The court first ruled that Monster Energy applies retroactively to awards that were confirmed prior to Monster Energy’s issuance, on the basis that the Monster Energy decision itself indicated it should so apply. Thus, the EHM arbitrators had a duty to disclose their ownership interests in JAMS and JAMS’ nontrivial business dealings with TMZ (if both existed).

The court then found the court below had clearly erred in its interpretation of JAMS’ response to Starline’s “request for Monster Energy disclosures.” While the district court interpreted JAMS as having confirmed that the arbitrators had no ownership interest, the 9th Circuit interpreted JAMS’ response as having dodged the ownership question. The 9th Circuit criticized JAMS for “shifty reasoning” and being “evasive on the key question of whether they have something to disclose[.]” The court remanded, ordering the district court to consider how the parties could obtain from JAMS the information required by Monster Energy.

An Unusual Concurrence

All three judges (VanDyke, Gould, and Lee) joined the brief concurrence, which was written by the same judge (VanDyke) who wrote the opinion. The concurrence says Judge Friedland’s warning in her dissent — that Monster Energy was “likely to generate endless litigation over arbitrations” and undermine finality — was warranted. The concurring judges conclude by noting they “share many of the same reservations about the Monster Energy decision” and they encourage their colleagues to reconsider Monster Energy en banc.

The EHM concurrence is especially surprising given that no 9th Circuit judge even requested a vote on the original petition for en banc rehearing of Monster Energy. Now, less than two years later, it is clear that at least four judges want Monster Energy reconsidered en banc. 

Pros and Cons: Finality and Repeat Player Bias

The Monster Energy and EHM decisions highlight two issues of particular importance to arbitration: finality (an oft-cited advantage of arbitration over litigation) and repeat player bias (a oft-cited criticism of arbitration).

In her Monster Energy dissent, Judge Friedland opined that repeat player bias is inherent in arbitration, and everyone should know it. Parties that choose to give up Article III protections “can ask no more impartiality than inheres in the method they have chosen.” In arbitration, the parties have opted for a method where the deciders “are hired and paid by the parties” (instead of the government), who “have an economic stake in cultivating repeat customers,” and who “have an interest in not causing the [arbitration] firm to lose its top clients.” In other words, a repeat-player bias, “even if distressing, is an inevitable result of the structure of the industry.”

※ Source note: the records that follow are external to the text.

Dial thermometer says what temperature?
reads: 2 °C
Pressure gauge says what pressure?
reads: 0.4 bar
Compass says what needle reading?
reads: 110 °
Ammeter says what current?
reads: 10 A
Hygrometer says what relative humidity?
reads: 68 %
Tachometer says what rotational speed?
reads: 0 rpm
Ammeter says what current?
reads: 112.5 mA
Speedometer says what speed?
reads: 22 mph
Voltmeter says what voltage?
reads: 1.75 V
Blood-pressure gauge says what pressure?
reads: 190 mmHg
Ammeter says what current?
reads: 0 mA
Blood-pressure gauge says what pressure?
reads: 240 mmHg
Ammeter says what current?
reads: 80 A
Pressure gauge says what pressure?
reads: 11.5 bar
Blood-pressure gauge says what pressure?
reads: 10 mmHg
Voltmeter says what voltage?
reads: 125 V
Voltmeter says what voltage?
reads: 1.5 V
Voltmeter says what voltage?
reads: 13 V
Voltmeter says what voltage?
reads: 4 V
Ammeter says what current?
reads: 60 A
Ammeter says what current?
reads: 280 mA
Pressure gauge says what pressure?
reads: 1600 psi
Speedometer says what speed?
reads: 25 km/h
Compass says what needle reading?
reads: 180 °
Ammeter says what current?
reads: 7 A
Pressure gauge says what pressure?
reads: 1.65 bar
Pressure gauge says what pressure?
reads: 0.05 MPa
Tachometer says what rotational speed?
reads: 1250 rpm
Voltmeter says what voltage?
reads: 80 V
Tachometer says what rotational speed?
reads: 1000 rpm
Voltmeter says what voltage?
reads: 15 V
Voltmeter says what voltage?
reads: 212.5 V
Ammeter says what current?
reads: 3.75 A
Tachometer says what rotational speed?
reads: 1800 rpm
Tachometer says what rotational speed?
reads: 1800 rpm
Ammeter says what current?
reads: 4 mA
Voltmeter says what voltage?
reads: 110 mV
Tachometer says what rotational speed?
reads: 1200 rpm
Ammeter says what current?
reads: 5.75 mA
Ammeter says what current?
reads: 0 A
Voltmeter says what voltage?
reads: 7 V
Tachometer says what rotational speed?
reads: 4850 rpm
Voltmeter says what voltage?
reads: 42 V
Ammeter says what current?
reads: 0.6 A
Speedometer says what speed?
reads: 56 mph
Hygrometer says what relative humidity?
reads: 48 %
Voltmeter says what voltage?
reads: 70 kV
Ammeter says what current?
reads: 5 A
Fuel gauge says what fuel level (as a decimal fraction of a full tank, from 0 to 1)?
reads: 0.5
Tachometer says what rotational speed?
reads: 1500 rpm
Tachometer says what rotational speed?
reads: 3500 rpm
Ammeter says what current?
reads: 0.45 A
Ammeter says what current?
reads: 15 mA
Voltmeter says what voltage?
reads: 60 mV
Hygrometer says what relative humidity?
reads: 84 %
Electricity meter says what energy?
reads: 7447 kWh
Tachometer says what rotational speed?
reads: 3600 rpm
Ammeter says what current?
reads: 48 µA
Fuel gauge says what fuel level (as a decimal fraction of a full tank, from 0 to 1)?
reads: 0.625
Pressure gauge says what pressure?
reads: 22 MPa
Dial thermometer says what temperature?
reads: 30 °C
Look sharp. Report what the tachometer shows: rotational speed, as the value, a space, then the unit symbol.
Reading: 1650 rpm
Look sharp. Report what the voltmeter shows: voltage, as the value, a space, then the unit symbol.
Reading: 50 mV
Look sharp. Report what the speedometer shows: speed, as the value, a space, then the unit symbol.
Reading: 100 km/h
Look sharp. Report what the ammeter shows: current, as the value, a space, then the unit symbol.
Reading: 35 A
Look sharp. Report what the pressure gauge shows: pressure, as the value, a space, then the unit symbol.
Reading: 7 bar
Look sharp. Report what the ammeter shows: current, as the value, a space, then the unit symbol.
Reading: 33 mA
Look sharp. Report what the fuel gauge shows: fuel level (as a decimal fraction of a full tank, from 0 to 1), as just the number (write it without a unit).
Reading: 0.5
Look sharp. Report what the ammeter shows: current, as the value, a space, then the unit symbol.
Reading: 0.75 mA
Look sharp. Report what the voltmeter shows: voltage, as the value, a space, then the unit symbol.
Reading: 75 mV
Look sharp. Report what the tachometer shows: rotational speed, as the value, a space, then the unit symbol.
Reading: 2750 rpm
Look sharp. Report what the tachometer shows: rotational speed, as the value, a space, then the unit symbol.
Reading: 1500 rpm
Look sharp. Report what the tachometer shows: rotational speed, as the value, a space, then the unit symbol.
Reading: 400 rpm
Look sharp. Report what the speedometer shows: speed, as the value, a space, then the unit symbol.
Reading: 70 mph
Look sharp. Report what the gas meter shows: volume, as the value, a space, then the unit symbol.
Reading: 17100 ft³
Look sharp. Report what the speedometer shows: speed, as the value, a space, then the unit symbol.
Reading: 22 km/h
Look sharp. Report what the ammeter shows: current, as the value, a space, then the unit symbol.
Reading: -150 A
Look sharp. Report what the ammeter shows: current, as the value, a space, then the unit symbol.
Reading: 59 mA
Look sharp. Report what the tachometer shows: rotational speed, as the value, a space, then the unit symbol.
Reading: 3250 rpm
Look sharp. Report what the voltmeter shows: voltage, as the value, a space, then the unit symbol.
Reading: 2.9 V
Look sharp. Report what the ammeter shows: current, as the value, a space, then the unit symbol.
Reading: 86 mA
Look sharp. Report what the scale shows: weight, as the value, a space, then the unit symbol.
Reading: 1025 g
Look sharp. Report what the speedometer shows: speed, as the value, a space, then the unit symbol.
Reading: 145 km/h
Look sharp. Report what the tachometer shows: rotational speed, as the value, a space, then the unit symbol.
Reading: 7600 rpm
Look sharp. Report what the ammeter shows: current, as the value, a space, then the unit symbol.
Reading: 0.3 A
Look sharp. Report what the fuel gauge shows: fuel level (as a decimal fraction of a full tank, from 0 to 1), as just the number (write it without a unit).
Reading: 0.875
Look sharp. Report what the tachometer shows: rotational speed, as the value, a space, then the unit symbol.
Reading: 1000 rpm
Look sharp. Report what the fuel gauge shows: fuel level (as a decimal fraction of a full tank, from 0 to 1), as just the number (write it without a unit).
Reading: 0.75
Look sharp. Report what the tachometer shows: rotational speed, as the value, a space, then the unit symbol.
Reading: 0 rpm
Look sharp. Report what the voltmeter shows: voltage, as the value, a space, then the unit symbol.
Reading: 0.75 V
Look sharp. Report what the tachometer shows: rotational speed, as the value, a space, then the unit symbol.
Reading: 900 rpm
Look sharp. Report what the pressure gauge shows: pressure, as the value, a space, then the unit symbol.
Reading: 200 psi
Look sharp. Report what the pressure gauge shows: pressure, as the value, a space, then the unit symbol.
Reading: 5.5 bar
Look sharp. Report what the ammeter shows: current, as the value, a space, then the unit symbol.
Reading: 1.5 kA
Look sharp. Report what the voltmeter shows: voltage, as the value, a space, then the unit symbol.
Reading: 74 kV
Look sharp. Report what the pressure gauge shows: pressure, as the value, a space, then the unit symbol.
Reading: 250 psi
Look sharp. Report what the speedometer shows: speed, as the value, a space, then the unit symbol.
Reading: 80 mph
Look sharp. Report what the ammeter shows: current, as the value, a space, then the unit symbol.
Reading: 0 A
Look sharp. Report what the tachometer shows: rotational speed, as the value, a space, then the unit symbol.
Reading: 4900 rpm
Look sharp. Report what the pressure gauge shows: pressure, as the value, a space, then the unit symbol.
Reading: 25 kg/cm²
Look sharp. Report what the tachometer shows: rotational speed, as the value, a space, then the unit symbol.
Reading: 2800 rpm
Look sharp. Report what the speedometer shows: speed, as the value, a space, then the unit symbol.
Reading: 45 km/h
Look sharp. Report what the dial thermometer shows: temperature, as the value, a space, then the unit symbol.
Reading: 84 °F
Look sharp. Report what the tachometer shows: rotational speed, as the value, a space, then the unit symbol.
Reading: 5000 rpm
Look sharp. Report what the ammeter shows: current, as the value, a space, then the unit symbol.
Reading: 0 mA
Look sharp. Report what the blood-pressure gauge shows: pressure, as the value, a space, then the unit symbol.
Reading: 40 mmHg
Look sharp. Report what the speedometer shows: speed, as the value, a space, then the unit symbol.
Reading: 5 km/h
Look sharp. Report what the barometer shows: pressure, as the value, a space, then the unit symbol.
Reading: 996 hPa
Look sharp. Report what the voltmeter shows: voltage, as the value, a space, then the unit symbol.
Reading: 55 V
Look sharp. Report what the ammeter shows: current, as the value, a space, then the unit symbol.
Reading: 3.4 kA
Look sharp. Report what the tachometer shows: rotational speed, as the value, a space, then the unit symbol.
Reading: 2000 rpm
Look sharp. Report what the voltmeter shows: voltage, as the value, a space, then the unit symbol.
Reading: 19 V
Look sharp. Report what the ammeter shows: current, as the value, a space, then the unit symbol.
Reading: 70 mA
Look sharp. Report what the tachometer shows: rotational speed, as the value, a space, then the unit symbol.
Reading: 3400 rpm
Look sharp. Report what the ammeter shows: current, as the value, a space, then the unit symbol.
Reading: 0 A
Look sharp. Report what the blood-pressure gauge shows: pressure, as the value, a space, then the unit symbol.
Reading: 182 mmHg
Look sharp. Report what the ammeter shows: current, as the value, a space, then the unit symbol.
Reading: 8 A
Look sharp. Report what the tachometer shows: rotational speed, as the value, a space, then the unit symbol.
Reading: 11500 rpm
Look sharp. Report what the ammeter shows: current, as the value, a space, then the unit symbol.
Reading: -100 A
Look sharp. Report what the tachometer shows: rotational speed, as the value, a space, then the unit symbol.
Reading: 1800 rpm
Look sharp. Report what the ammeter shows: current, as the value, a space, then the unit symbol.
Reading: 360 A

In Monster Energy, the arbitrator did disclose that he had a financial interest in JAMS’ success, and the potential partiality that the arbitrator might have in favor of repeat-player Monster Energy was, in Friedland’s view, “obvious.” A more specific disclosure of the exact nature of that financial interest would not have made a “material difference” in evaluating potential bias. For Judge Friedland, requiring disclosures about “the elephant that everyone knows is in the room” will not eliminate the potential for repeat player bias, but “will only cause many arbitrations to be re-done, and endless litigation over how many repeated arbitrations there will be.”

It is unclear whether the EHM panel shares Judge Friedland’s critique of “disparities” and potential for bias in arbitration, but they clearly share her concern that Monster Energy will undermine one of arbitration’s key advantages: finality. More litigation over Monster Energy — in district courts and the 9th Circuit — is assured.